Zumpuhuacán is a municipality in the State of Mexico. Its municipal seat is also called Zumpahuacán: The area was settled by Mexicas in 1220.

== Geography ==
It is located between the parallels 99° 27’ 51” and 99° 37’ 32” west longitude, and 18° 41’ 35” and 18° 55’ 22” north latitude. Zumpahuacán borders Tenancingo. It covers a total surface area of 201.54 km^{2} at an altitude of 6,634 ft. In the year 2005 census by INEGI, it reported a population of 16,149.

== Localities ==
As municipal seat, the town of Zumpahuacán is the government of the following surrounding communities: Ahuacatlán (Guadalupe Ahuacatlán), Ahuatzingo, Tlapizalco (Guadalupe Tlapizalco), Colonia Guadalupe Victoria, San Antonio Guadalupe (San Antonio), San Gaspar, San Pablo Tejalpa, Santa Cruz Atempa, Santa Cruz los Pilares (La Loma), El Tamarindo, San Pedro Guadalupe(Despoblado), Santa María la Asunción, El Zapote, Colonia San Nicolás Palo Dulce (Palo Dulce), Santa Ana Despoblado, Santa Catarina (Santa Catarina de la Cruz), Santiaguito, San José Tecontla, La Ascensión, San Juan, Paraje San Gabriel (San Miguel), Amolonca, Guadalupe Chiltamalco, Llano del Copal (La Muñeca), San Miguel Ateopa, La Cabecera, Barrio de Santa Ana, San Mateo Despoblado, and Chiapa San Isidro. The total population of the municipality was 16,149 people as of 2005. The municipality has a total area of 201.54 km2.

The original town of Quilocán lies 7 km from the municipal seat and remains an unexplored archeological site, although it has been subject to some looting in recent years.

Zumpahuacán lies on a volcanic axis and has a large number of mountains, valleys, hills and depressions. Three of the most notable elevations are: Totsquilla at 2,800 meters above sea level, Santiago or San Miguel at 2,780 meters and Tlalchichilpa at 2,100 meters. Most of these elevations are due to the region's past volcanic activity. It is also part of the Balsas River watershed, which contains a number of natural freshwater springs and seasonally flowing ravines.

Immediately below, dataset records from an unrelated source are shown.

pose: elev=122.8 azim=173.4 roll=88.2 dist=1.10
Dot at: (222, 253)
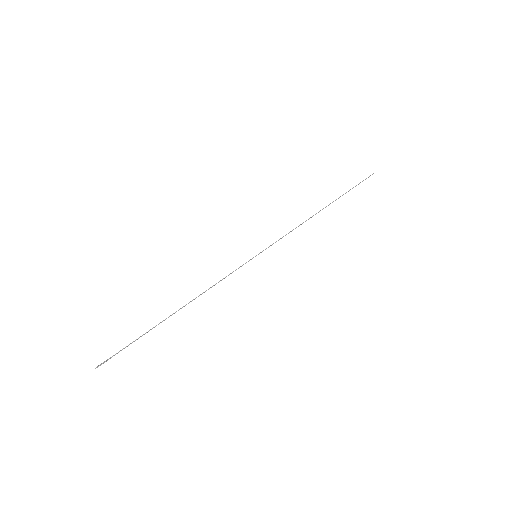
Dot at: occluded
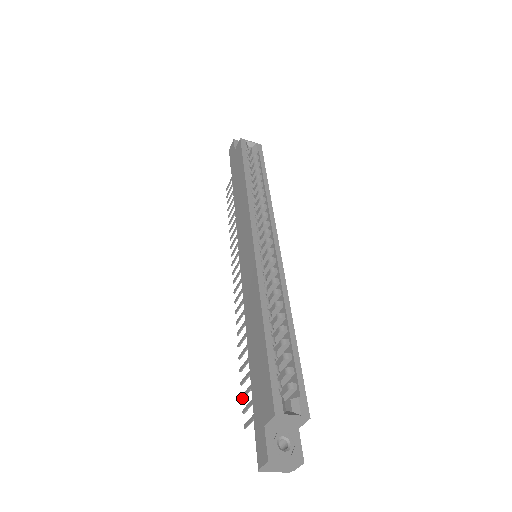
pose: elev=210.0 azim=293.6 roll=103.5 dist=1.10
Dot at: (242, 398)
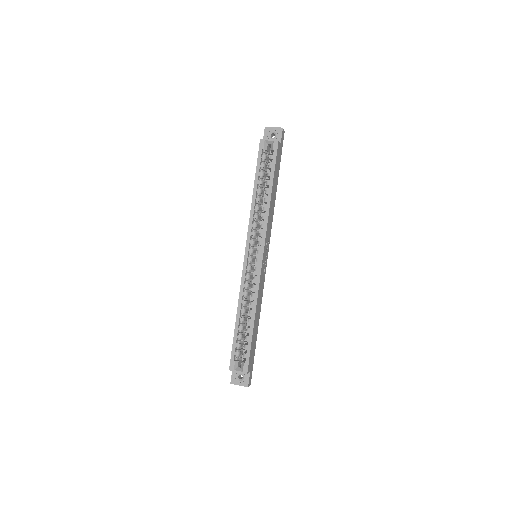
Dot at: occluded
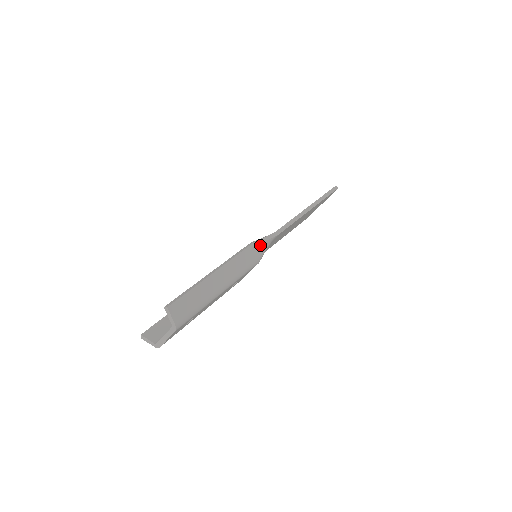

Over 80% of the municipality's economic activity is based on agriculture.

== Economy ==
The economy is principally farming, cattle raising and small businesses, concentrating on the production of corn, beans and fruit. Tourists are attracted by its climate and some notable churches, as well as some ecotourism attractions. It has an unexplored archeological zone.